[Keypoint coordinate data]
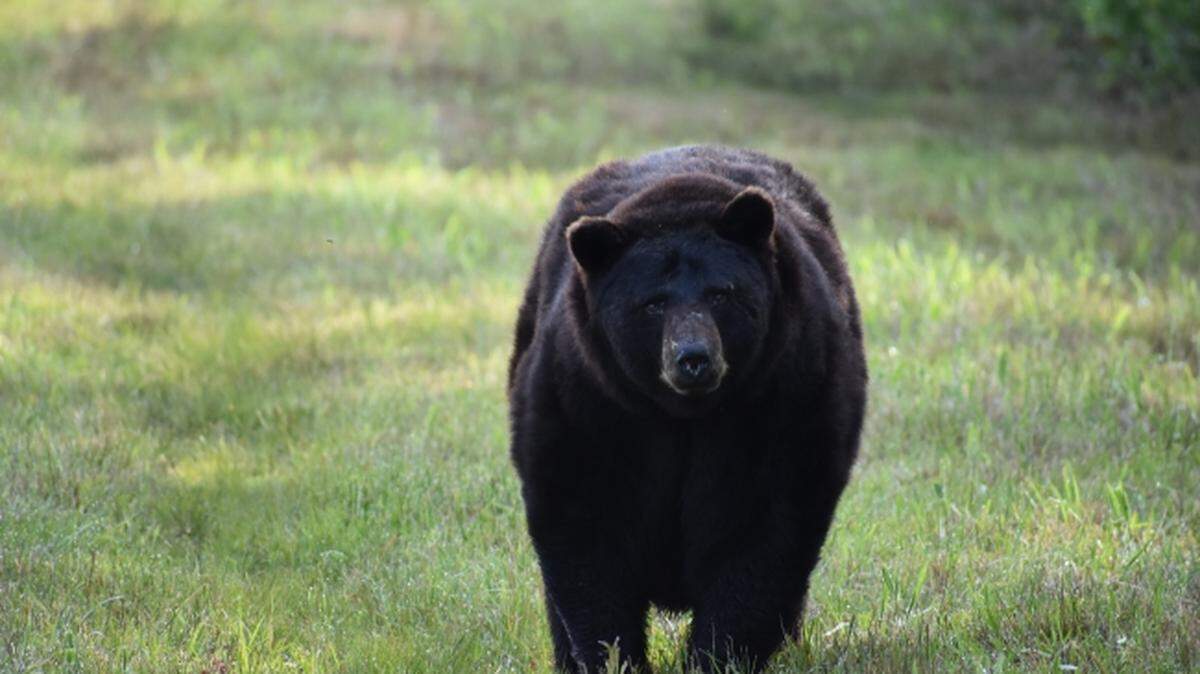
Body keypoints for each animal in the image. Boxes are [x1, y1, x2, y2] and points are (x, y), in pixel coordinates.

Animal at [507, 145, 867, 672]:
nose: (693, 358)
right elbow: (585, 532)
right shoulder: (587, 401)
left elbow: (762, 532)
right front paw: (610, 657)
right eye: (652, 303)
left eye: (722, 293)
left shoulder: (785, 397)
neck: (682, 416)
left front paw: (719, 655)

Exercise requirements
All lines from the beginning of the entries above to the line containing "left elbow: (762, 532)", inclusive, should be printed exactly, apart from the pictures.

The completed task
Body keypoints for each animal in the image. Boxes are [x1, y1, x2, y2] and points are (x, y), in pixel coordinates.

Animal at [507, 145, 867, 672]:
nose: (693, 358)
right elbow: (585, 532)
right shoulder: (587, 401)
left elbow: (762, 532)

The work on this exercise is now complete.